Basterebbero poche righe di preambolo perché tutto possa essere preso in considerazione, ad esempio: «Il Consiglio comunale di Eboli chiede che non vi sia alcun “Cessate il fuoco” se non ci sarà prima l’immediata consegna degli ostaggi sequestrati il 7 ottobre nell’ambito del più efferato e disumano massacro di innocenti compiuto per puro odio razziale negli ultimi 80 anni, realizzato non per questioni territoriali, peraltro mai rivendicate dai macellai palestinesi, i quali, essi sì, stanno causando diverse migliaia di morti tra i civili di Gaza di cui si fanno ignobilmente scudo nascondendosi negli ospedali, nelle scuole, nelle moschee, in linea con le sperimentate tecniche dell’islamismo e, soprattutto, contando sul riflesso condizionato dell’opinione pubblica internazionale flagellata da una narrazione opposta alla realtà. Il Consiglio comunale di Eboli sa che dire “Cessate il fuoco” significa solo una cosa: che Israele, nazione civile, democratica e sviluppata come l’Italia e l’intero Occidente lasci i propri cittadini in balia di un odio atavico, feroce, disumano che nulla ha a che vedere con dispute territoriali ma solo con il programma di pulizia etnica dell’area con la cancellazione della presenza israeliana ed ebraica. Il Consiglio comunale di Eboli sa, infatti, che il 7 ottobre non è avvenuta una carneficina al grido di “Due popoli due stati” ma a quello del “Uccidiamo quanti più ebrei è possibile” come tutti dimenticano di sottolineare, quasi fosse un’inezia: il che cambia l’intero scenario per chi voglia vedere e capire, perché uccidere 1500 israeliani è come aver ucciso 10mila francesi o 49mila statunitensi in una sola botta e con modalità compiaciute che neppure i nazisti riuscirono a praticare. Il Consiglio, altresì, si rammarica profondamente per le molte vite palestinesi innocenti, uccise dalla guerra provocata apposta dal governo di Gaza e chiede perciò che tutti gli stati, gli organismi internazionali, l’Onu, il Papa facciano pressione sul Qatar, sull’Iran, sullo Yemen, sul Libano, sulla Siria per bloccare il sostegno al governo di Hamas e della Jihad islamica e avvenga subito e senza alcuna condizione il rilascio di tutti gli ostaggi catturati il 7 ottobre, giorno in cui è stata dichiarata guerra ad uno stato legittimo commettendo i peggiori crimini contro l’umanità che la storia recente ricordi. Solo così il fuoco potrà ragionevolmente cessare». Insomma, la pace, come la giustizia, non ha senso senza verità.

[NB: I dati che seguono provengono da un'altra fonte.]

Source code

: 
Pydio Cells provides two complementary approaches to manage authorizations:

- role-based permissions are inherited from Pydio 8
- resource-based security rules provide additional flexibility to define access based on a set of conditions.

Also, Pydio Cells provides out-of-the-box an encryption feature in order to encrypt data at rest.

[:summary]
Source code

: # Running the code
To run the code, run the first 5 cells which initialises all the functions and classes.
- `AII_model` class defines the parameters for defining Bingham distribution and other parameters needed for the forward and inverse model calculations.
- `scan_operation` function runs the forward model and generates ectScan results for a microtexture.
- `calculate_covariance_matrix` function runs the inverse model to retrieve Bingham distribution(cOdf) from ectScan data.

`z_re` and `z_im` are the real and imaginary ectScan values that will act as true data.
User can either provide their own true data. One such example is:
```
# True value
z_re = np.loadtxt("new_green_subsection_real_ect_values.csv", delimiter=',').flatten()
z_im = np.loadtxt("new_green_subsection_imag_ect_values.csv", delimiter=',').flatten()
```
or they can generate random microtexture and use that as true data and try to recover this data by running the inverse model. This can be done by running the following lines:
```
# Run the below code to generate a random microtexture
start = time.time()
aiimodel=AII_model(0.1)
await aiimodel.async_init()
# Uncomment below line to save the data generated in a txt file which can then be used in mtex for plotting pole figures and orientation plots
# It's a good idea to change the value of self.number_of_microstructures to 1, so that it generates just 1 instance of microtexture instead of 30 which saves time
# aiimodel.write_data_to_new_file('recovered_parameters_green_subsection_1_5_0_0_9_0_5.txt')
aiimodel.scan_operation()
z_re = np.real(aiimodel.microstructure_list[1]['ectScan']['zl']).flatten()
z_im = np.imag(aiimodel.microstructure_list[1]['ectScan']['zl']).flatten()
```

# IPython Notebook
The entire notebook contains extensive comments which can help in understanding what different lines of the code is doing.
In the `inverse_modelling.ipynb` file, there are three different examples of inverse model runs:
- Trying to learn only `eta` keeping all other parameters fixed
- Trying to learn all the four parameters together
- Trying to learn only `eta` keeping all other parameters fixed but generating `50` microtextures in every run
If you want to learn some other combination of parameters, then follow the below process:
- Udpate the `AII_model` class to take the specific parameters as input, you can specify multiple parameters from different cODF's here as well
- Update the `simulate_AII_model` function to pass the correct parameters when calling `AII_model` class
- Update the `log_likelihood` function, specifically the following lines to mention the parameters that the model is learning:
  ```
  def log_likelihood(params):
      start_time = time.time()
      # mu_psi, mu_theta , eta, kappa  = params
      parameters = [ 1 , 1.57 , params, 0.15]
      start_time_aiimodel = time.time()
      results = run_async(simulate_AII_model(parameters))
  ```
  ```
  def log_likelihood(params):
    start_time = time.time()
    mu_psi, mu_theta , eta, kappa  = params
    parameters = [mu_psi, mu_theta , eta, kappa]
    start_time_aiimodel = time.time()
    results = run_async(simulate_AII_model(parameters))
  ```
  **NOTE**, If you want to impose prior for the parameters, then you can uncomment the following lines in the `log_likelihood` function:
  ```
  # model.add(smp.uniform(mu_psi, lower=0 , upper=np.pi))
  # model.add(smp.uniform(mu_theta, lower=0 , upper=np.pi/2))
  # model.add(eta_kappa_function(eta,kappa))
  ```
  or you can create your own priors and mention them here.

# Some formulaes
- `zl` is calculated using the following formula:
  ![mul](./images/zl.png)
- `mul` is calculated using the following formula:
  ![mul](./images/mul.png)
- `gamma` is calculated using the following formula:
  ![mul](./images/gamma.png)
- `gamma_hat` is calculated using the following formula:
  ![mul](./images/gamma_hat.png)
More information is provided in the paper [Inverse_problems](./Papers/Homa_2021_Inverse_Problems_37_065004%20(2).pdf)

Approvare quella delibera su indicazione dei “pacifisti” e dopo aver partecipato ad un paio di raduni echeggianti (a propria insaputa) le Schutz-staffel, significa legittimare gli orrori urlati, cantati, scritti e recitati il 17 dicembre e il 23 marzo in piazza pubblica come l’eloquente slogan “Palestina libera dal fiume al mare”, in pratica il nuovo “Juden raus”. Un grande personaggio della sinistra italiana del passato, Emilio Lussu, diceva: «Con queste parole le pistole sparano da sole».

Questi invece parlano di «pace» con tali premesse. Auguri alla città.